During the warm summer months, most really big northern pike vacate the shallows and spend their time eating other fish in the vast, cool depths of the lake. We proved this to be true as we drifted our canoe over the vast windswept basin of the lake. Half way through our gusty drift I happened to glance back at Dad’s rod just as it started to flex in it’s holder. It wasn’t the kind of bogged down flex that comes from snagging a clump of coontail, it was the kind of powerful tug-tug-tug that reminded me of playing tug-of-war with Indie.

“You’ve got one!” I hollered to Dad who was face down in his tackle box.

He grabbed his rod, set the hook and said “Whoa.
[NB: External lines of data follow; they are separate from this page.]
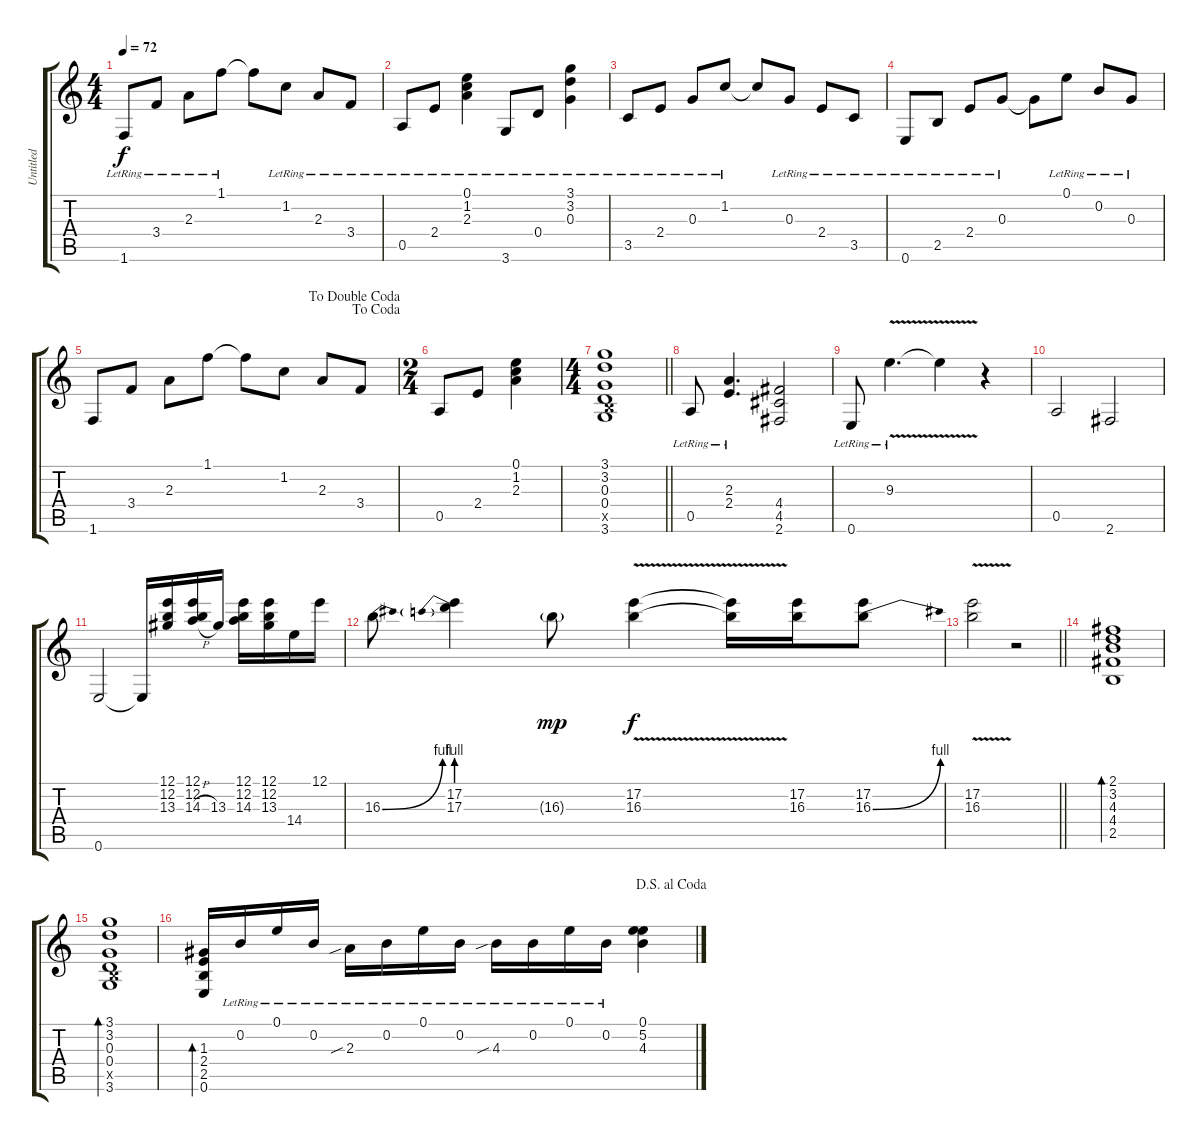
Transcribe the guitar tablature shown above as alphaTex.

\track ("Untitled" "Untitled") {instrument distortionguitar}
\staff {score tabs}
\tuning (E4 B3 G3 D3 A2 E2) {hide}
\ts (4 4)
\tempo 72
\clef g2
\ks c
1.6{lr}.8{dy f} 3.4{lr}.8 2.3{lr}.8 1.1{lr}.8 1.1{t}.8 1.2{lr}.8 2.3{lr}.8 3.4{lr}.8 |
0.5{lr}.8 2.4{lr}.8 (0.1{lr} 1.2{lr} 2.3{lr}).4 3.6{lr}.8 0.4{lr}.8 (3.1{lr} 3.2{lr} 0.3{lr}).4 |
3.5{lr}.8 2.4{lr}.8 0.3{lr}.8 1.2{lr}.8 1.2{t}.8 0.3{lr}.8 2.4{lr}.8 3.5{lr}.8 |
0.6{lr}.8 2.5{lr}.8 2.4{lr}.8 0.3{lr}.8 0.3{t}.8 0.1{lr}.8 0.2{lr}.8 0.3{lr}.8 |
\jump dacoda
\jump dadoublecoda
1.6.8 3.4.8 2.3.8 1.1.8 1.1{t}.8 1.2.8 2.3.8 3.4.8 |
\ts (2 4)
0.5.8 2.4.8 (0.1 1.2 2.3).4 |
\ts (4 4)
\barLineRight lightlight
(3.1 3.2 0.3 0.4 2.5{x} 3.6).1 |
0.5{lr}.8 (2.3{lr} 2.4{lr}).4{d} (4.4 4.5 2.6).2 |
0.6{lr}.8 9.3{v lr}.4{d} 9.3{v t}.4 r.4 |
0.5.2 2.6.2 |
0.6.2 0.6{t}.16 (12.1 12.2 13.3).16 (12.1 12.2 14.3{h}).16 13.3.16 (12.1 12.2 14.3).16 (12.1 12.2 13.3).16 14.4.16 12.1.16 |
16.3{be (bend 0 0 60 4)}.8 (17.2 17.3{be (prebend 0 4 60 4)}).4 16.3{g}.8{dy mp} (17.2{v} 16.3{v}).4{dy f} (17.2{v t} 16.3{v t}).16 (17.2 16.3).16 (17.2 16.3{be (bend 0 0 60 4)}).8 |
\barLineRight lightlight
(17.2{v} 16.3{v}).2 r.2 |
(2.1 3.2 4.3 4.4 2.5).1{bd 30} |
(3.1 3.2 0.3 0.4 2.5{x} 3.6).1{bd 30} |
\jump dalsegnoalcoda
(1.3 2.4 2.5 0.6).16{bd 30} 0.2{lr}.16 0.1{lr}.16 0.2{lr}.16 2.3{sib lr}.16 0.2{lr}.16 0.1{lr}.16 0.2{lr}.16 4.3{sib lr}.16 0.2{lr}.16 0.1{lr}.16 0.2{lr}.16 (0.1 5.2 4.3).4
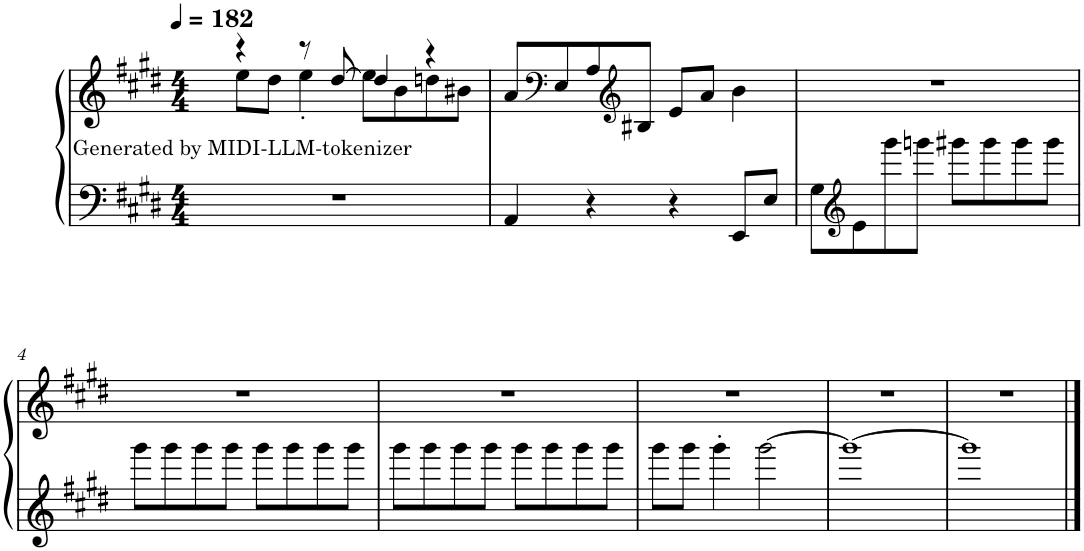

This is a good one.”

It wasn’t the kind of drag-zipping fight you might expect from the sea monster that had eaten his perch-colored crankbait. Instead it was like he’d hooked a water-logged stump with teeth. The fish didn’t muscle itself away from the boat, it muscled itself down.

I grabbed my paddle and rowed towards the fish, allowing Dad to gain some line on the beast. Eventually it relented enough for us to get a fleeting glimpse at it’s broad, muscular back.

“Holy cow! Did you see that fish?” Dad exclaimed.

I had, and it had seen us. Having spotted the boat, the massive pike gave one last mighty run. Dad held on and grinned. I grabbed the deep-bottomed net and moments later as Dad ran the fish broadside of the canoe it swam headfirst into the waiting mesh.

Dad set his rod in the bottom of the canoe, looked at me, then at the 40 inch fish, then back at me. Then he raised both arms in the air and yelled the only thing his gleeful mind could muster – “YAH-HOOOOO!”